December 21st, 2018 by Meagan Noin

A couple of weeks ago, we shared the dangers of Christmas Tree Fires and what precautions to take to keep you safe. This week, we wanted to discuss a similar topic, general holiday fire safety.

During the holidays, it seems like there are more fire risks with candles, fireplaces and holiday cooking. The U.S. Fire Administration reports that open-flame fires nearly double on Christmas Day than on an average day during the year.

We wanted to share a few safety tips that can keep your family and home safe during the holiday season.   

Christmas Tree Fires

As stated in our previous post, Christmas tree fires alone result in 13 million dollars, annually, in property damage. Additionally, between 2012-2016, U.S. fire departments responded to an average of 170 home fires that started with Christmas trees per year.

Christmas trees are highly flammable if they are not cared for properly.
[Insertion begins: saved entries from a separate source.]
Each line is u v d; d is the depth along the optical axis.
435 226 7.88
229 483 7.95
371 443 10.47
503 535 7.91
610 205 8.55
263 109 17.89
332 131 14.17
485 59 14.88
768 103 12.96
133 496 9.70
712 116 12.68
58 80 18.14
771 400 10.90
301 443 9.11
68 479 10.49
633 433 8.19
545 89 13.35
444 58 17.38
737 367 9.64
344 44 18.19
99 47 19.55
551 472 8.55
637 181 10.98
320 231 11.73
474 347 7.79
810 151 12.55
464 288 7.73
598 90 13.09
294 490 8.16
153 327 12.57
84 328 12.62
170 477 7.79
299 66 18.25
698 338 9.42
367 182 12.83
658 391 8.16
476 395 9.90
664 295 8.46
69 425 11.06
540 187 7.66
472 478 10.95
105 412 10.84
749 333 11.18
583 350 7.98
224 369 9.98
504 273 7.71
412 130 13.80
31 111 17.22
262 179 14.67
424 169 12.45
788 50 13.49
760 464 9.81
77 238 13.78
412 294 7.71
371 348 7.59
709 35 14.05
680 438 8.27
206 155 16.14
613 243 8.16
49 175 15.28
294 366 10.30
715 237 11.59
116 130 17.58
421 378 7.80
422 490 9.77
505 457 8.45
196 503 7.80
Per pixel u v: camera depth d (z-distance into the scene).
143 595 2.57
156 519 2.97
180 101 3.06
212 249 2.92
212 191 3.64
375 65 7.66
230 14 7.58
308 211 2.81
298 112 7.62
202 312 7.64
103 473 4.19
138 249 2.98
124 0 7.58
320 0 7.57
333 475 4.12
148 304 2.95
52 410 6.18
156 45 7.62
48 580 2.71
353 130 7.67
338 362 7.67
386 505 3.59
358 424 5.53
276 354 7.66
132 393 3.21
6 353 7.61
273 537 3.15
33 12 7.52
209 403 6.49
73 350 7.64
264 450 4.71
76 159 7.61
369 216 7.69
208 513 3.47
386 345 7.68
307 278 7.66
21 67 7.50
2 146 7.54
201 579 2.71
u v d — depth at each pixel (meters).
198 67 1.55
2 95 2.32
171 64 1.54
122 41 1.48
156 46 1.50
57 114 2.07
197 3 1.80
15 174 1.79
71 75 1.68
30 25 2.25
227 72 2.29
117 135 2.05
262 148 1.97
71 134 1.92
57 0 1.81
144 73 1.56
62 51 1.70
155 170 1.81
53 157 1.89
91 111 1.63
Pick a fresh tree, water daily and keep the tree away from heat sources like fire places, radiators and candles.

For more information on Christmas Tree Fires, read our tips on Christmas Tree Fire Safety.

Candles

Candles can be the perfect addition to a holiday dinner table or a decorated mantel. However, they can also lead to total destruction of your home. Christmas/Christmas Eve and New Year’s/New Year’s Eve are four of the five most popular days of the year that residential candle fires occur.

To decrease this danger, there are a couple of precautions you can take:

  • Try to maintain about a foot of space between a candle and anything that is flammable
  • Set candles on sturdy bases so they are less likely to tip over
  • Before bed or leaving the house, walk through each room to make sure all candles are blown out
  • Remember to never leave a flame unattended

If you want to enjoy the holiday season without worry, you can consider flameless LED candles. These candles have the same effect of an actual candle without the dangerous aspect of fire. They have the ability to flicker and can be controlled by an ON/OFF switch or even a remote control.

 Fireplaces

A cozy addition to your holiday season is a wood burning fireplace. Imagine, as the wood fire burns, your family room is filled with a warm smoky scent and everyone is gathered around enjoying the warm fire during a cold winter night.

Fireplace fires are beautiful but also require great attention and care. Before fireplace season starts, have your chimney inspected. Soot can harden on chimney walls and can turn into flammable creosote. If creosote is found, it’s time for your chimney to be cleaned.

During fireplace season, make sure to keep a screen on the fireplace to prevent the embers from popping out onto the floor or carpet. Remember to only burn seasoned wood and never use flammable liquids to start a fire. Always be ready to put out the fire in case of an emergency. Lastly, when cleaning out the fireplace, put embers in a metal container and set them outside to cool for 24 hours before disposal.

Cooking  

Did you know that cooking is the top cause of holiday fires? With the most common culprit being food that is left unattended? Whether you set a timer on your phone or even take a pot holder with you as a small reminder, remember that part of your attention needs to be on the food that is cooking.

In case of an emergency in the kitchen, aways have a fire extinguisher that is easily accessible.

It’s important to note that all fire extinguishers are not the same and some are not safe for typical kitchen fires. Ensure that your extinguisher is rated for all types of fires nearby. All household extinguishers are classified A, B, or C (or a combination of these) on the label to indicate which types of fires — ordinary combustibles, flammable liquids, or electrical—you can use them on. Many of the ones sold at home stores are classified A, B, C and fight all three types of fires.

We want to wish everyone a safe holiday season and a Merry Christmas!